También planteó que las autoridades deben aclarar cómo se calculan los subsidios, los márgenes de comercialización y los ingresos adicionales generados cuando aumentan los precios internacionales del petróleo.
Toribio diferenció lo que considera la crisis fiscal del Gobierno de la situación económica de los ciudadanos.
Señaló que el Estado enfrenta fuertes compromisos presupuestarios asociados al pago de la deuda pública, el subsidio eléctrico y diversos programas de asistencia social. Según dijo, el problema radica en la estructura del gasto y no en una caída de los ingresos, ya que las recaudaciones continúan creciendo.
Criticó lo que definió como una expansión de subsidios y ayudas sin mecanismos claros de contraprestación.
Recordó que programas sociales implementados en administraciones anteriores estaban condicionados al cumplimiento de objetivos específicos, como la asistencia escolar o la vacunación de los niños, mientras que actualmente, según afirmó, muchos beneficios se otorgan sin criterios suficientemente focalizados.
El dirigente opositor también cuestionó el nivel de ejecución de algunas obras públicas y mencionó el caso de la autopista Duarte como ejemplo de proyectos que, a su juicio, no reflejan el volumen de recursos invertidos por el Estado.
Sobre el contenido general del proyecto fiscal, Toribio consideró que varias de las medidas fueron incorporadas sin suficiente consenso previo y defendió la necesidad de discutir una reforma tributaria dentro del marco de un pacto fiscal amplio que involucre a todos los sectores de la sociedad.
Entre los aspectos que valoró positivamente mencionó la eliminación del anticipo para las pequeñas empresas, aunque planteó que la discusión debería extenderse a otros segmentos productivos. No obstante, insistió en que cambios de esa naturaleza deben surgir de un proceso de concertación más amplio.

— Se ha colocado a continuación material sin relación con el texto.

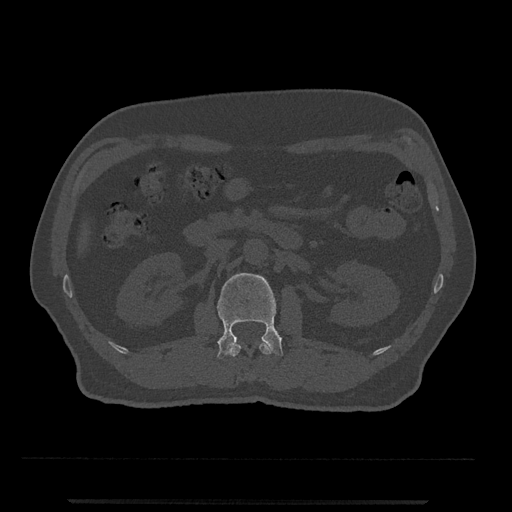
CT including the spine, one axial slice; slice 286 of 797 in the series (ordered by position); 120 kVp; bone window (W 1800 / L 400 HU); 0.5 mm slice thickness; 512 × 512 image matrix. Male patient, age 63 years. From the clinical record (not read from this slice): primary cancer: prostate.
Outlined on this slice (semi-automatically segmented with operator editing):
- L1 vertebra: box from (x=231, y=340) to (x=273, y=356) px
- L2 vertebra: (x=217, y=273)–(x=283, y=358)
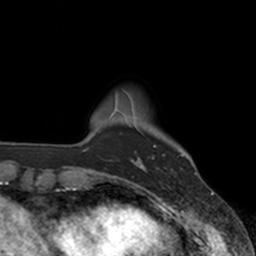
Breast MRI, one axial slice; slice 22 of 160 in the series (ordered by position); cropped to one breast; dynamic contrast-enhanced series, time point 2 of 7 at this slice position (early post-contrast); 3 T; TE 1.8 ms, TR 4 ms; 256 × 256 image matrix, field of view 172 × 172 mm. Female patient.
Structures marked on this image (semi-automatically segmented with operator editing):
- enhancing-tissue mask used for the functional tumour volume (all voxels passing the contrast-enhancement thresholds inside the analysis volume; usually the tumour): bounding box <137,145,164,171> (left, top, right, bottom; pixels)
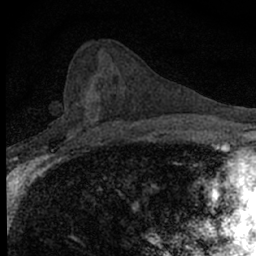
Breast MRI (dynamic contrast-enhanced), one axial slice; slice 35 of 66 in the series (ordered by position); cropped to one breast; dynamic contrast-enhanced series, time point 2 of 7 at this slice position (early post-contrast); 1.5 T; TE 3.1 ms, TR 6.5 ms; 2.4 mm slice thickness; 256 × 256 image matrix, field of view 120 × 120 mm. Female patient.
Structures marked on this image (semi-automatically segmented with operator editing):
- enhancing-tissue mask used for the functional tumour volume (all voxels passing the contrast-enhancement thresholds inside the analysis volume; usually the tumour): bounding box [x1, y1, x2, y2] px = [68, 93, 100, 140]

El exministro también expresó preocupación por el aumento del impuesto a las transferencias electrónicas, al advertir que podría desincentivar la bancarización y provocar que algunas operaciones migren hacia mecanismos informales para evitar la carga tributaria.

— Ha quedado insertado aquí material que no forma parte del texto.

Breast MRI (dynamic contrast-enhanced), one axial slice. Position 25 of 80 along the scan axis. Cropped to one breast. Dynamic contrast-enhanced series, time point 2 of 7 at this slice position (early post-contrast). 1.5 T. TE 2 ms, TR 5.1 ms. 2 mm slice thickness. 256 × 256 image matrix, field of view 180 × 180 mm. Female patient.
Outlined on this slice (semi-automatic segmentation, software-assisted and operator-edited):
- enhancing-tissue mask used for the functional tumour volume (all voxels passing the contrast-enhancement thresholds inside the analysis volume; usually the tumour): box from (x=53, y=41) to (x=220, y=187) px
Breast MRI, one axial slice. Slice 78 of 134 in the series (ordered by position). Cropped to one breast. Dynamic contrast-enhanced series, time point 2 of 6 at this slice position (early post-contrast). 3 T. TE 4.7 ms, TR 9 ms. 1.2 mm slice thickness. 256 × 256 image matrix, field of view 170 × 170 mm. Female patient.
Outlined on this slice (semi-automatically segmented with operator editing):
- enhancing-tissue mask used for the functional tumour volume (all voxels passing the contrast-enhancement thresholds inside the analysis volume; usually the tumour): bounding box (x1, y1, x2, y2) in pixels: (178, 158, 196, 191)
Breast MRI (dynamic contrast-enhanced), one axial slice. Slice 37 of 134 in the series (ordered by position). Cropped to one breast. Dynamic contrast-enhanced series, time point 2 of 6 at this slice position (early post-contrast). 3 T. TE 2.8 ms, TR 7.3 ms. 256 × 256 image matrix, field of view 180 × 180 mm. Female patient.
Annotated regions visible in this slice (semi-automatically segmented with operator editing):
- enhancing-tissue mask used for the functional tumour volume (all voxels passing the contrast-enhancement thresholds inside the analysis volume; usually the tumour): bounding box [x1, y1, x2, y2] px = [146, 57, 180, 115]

- Además, cuestionó la inclusión de nuevas amnistías fiscales dentro de la estrategia gubernamental. A su entender, este tipo de medidas pueden estimular la evasión al generar la percepción de que periódicamente se ofrecerán facilidades para regularizar obligaciones tributarias pendientes. Aunque reconoció que las amnistías pueden aumentar la recaudación en el corto plazo, sostuvo que resultan contradictorias con una política orientada a fortalecer el cumplimiento tributario.